- [ACTION ITEM A] Copy the passage of the text below on kids and politics from "Your kids probably" up to and including "questions is simple.", word for word.
- [ACTION ITEM B] In the text below on kids and politics, list every example it gives of something in daily life where the people in power make an impact.
- [ACTION ITEM C] Shorten the paragraph of the text below on kids and politics that begins "Here's another example that affects all Canadians," keeping its main facts.

- [TEXT SHOWN]
******************************

Your kids probably aren’t worried about the economy. They likely don’t care who the provincial leader is. And they are definitely too young to vote. But none of this means you shouldn’t introduce them to political topics at a young age!
For adults, politics are everywhere and play an important part in our daily lives; from taxes to municipal parks, from vaccines to business licenses, the people in power make an impact on us. Is there an age where kids are suddenly involved in politics? Do they reach 15 and get a badge saying “I care about the government”? Obviously not. So how do you get your children into politics in an age-appropriate manner? And why should you even bother? The answer to both of these questions is simple.
Let’s start with why. Sadly, the human rights of many minority groups are a political debate. Think of arguments regarding gay marriage, for example. Shouldn’t everyone have the right to marry whomever they love? In Canada, this is now the case. But many countries around the world still persecute LGBTQ+ people. Some of them can’t marry. Some of them are hurt. Some of them are killed. By teaching kids about human rights issues like this one, you’re giving the marginalized a voice. You’re also teaching non-marginal groups to protect those in need and treat them with respect! Someday, all people will feel safe.
Here’s another example that affects all Canadians: free speech. Everyone is entitled to an opinion, even kids. Teach them to speak up, to question, to consider both sides of a debate. Make them see who is usually heard, and whose voices are often ignored. Show them they can say what they mean and express themselves freely so long as their opinions aren’t infringing on other’s rights. (Caution: they may disagree with you sometimes—but that’s a healthy thing!)

******************************

- [STORED DATA]
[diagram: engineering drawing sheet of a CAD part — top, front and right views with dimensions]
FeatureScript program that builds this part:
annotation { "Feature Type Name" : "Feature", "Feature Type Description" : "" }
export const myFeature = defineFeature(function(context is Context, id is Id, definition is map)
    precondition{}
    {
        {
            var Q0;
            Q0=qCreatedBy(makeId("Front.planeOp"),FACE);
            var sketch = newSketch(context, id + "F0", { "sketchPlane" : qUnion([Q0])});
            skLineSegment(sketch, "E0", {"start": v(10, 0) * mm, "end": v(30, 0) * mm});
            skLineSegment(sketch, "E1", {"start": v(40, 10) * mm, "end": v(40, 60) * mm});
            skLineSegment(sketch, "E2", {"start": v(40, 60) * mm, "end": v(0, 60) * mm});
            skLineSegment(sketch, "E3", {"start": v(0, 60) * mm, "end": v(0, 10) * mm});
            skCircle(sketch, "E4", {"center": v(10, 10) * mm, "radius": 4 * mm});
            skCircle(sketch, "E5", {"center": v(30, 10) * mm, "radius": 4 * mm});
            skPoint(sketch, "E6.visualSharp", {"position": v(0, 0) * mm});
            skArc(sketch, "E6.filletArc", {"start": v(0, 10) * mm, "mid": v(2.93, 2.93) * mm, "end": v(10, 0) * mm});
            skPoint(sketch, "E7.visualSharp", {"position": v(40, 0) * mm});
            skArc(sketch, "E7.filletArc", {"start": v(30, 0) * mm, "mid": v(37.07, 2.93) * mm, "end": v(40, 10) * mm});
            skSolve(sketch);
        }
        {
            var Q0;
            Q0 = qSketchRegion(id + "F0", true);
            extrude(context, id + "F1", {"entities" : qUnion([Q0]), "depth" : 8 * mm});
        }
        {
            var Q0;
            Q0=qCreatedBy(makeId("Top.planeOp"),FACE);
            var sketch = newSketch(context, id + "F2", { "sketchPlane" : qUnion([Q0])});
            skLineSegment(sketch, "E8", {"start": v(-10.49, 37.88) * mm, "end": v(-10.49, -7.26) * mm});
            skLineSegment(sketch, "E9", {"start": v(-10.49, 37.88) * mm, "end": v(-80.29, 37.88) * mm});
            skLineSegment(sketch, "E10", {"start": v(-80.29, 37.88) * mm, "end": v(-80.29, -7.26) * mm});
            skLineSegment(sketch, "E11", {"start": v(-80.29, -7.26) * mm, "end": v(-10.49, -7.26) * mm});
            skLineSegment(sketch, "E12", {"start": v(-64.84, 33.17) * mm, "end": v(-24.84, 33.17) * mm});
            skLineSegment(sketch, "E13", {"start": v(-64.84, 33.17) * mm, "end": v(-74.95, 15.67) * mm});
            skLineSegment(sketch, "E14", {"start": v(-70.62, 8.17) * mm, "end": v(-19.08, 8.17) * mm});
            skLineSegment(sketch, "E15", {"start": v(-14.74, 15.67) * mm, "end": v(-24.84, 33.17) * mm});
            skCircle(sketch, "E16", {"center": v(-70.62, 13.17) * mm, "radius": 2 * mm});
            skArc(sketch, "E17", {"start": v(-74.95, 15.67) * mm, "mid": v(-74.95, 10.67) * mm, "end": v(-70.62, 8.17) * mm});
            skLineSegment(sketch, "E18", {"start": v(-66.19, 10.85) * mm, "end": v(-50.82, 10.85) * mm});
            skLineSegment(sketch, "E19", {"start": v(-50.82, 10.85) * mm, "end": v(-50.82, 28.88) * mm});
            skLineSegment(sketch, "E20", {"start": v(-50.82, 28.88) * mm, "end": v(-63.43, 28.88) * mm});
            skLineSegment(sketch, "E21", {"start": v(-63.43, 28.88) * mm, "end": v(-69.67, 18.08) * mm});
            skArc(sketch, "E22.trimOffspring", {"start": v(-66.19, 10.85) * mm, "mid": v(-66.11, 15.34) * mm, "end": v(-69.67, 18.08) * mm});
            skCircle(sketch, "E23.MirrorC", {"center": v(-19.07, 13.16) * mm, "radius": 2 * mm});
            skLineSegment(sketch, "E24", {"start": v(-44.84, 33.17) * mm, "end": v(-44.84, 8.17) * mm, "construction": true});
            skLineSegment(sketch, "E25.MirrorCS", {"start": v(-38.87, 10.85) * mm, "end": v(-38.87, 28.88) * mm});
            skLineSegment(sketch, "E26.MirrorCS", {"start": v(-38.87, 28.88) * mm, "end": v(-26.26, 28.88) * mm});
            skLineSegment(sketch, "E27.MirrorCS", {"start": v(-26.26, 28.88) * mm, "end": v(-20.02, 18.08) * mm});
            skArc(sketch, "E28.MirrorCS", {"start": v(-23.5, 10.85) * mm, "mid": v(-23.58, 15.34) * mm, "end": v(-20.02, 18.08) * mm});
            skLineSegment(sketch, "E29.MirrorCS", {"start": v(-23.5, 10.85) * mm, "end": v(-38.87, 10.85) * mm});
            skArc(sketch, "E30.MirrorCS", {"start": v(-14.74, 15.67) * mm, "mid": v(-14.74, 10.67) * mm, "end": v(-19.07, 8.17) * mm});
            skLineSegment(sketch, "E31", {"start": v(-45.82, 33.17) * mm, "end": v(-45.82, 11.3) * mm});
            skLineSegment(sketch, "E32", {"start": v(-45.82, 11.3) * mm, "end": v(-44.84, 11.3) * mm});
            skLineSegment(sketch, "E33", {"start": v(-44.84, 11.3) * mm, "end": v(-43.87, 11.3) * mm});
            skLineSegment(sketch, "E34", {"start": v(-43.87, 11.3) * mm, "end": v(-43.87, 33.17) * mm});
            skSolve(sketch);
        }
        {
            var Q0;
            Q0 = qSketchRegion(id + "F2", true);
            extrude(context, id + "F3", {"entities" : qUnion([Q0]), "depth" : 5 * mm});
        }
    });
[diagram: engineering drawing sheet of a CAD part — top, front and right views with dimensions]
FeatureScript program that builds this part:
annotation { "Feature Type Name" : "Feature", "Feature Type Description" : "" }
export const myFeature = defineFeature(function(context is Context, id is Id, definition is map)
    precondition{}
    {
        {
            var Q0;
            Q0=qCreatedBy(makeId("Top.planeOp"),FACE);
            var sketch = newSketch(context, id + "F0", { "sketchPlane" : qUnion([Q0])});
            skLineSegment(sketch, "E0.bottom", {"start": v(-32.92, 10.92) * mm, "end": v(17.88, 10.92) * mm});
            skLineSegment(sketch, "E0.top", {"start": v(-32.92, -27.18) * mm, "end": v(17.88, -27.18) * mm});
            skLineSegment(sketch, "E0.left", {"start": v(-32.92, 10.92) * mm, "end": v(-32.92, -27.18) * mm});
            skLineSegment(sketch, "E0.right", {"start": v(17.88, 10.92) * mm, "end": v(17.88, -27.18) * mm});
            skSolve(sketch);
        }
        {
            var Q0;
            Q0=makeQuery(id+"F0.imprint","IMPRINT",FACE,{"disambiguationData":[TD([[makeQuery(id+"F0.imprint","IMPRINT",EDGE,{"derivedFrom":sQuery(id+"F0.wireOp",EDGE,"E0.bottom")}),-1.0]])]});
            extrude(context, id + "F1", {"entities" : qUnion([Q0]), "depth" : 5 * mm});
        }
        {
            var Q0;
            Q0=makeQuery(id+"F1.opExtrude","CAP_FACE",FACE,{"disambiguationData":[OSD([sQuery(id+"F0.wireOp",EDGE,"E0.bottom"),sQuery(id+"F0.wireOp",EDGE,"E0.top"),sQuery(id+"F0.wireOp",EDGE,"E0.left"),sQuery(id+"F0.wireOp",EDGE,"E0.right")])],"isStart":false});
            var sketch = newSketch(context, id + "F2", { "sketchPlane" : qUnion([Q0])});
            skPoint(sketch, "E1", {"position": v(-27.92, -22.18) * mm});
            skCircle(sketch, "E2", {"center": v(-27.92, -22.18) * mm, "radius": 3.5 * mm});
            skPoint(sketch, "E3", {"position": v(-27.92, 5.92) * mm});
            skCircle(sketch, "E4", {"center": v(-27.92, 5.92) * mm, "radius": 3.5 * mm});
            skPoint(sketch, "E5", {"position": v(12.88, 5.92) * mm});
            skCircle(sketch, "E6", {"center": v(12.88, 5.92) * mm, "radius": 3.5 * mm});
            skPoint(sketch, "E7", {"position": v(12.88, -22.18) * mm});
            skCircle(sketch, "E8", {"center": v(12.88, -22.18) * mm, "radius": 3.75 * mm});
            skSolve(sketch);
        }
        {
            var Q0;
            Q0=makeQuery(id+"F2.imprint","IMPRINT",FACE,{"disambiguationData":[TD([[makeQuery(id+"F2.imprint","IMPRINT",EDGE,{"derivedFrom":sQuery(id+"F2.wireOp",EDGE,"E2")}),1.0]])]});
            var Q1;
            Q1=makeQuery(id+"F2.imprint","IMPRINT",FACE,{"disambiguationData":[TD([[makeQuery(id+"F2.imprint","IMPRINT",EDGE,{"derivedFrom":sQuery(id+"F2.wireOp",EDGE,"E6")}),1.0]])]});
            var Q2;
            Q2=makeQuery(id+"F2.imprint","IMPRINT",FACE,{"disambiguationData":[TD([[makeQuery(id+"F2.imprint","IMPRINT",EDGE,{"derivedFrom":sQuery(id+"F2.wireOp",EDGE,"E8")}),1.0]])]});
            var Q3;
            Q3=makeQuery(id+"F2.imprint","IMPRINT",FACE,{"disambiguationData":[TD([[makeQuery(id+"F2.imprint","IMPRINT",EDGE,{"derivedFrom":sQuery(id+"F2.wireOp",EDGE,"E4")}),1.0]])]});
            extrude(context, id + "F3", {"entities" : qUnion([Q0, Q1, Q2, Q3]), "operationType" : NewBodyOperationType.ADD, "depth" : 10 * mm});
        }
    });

******************************

- [YOUR RESPONSE A]
Your kids probably aren’t worried about the economy. They likely don’t care who the provincial leader is. And they are definitely too young to vote. But none of this means you shouldn’t introduce them to political topics at a young age!
For adults, politics are everywhere and play an important part in our daily lives; from taxes to municipal parks, from vaccines to business licenses, the people in power make an impact on us. Is there an age where kids are suddenly involved in politics? Do they reach 15 and get a badge saying “I care about the government”? Obviously not. So how do you get your children into politics in an age-appropriate manner? And why should you even bother? The answer to both of these questions is simple.

- [YOUR RESPONSE B]
- Taxes
- Municipal parks
- Vaccines
- Business licenses

- [YOUR RESPONSE C] Free speech affects all Canadians, and everyone, kids included, is entitled to an opinion. Teach children to speak up, question, weigh both sides of a debate, and notice whose voices are heard or ignored. They can express themselves freely as long as their opinions don't infringe on others' rights, and disagreeing with you sometimes is healthy.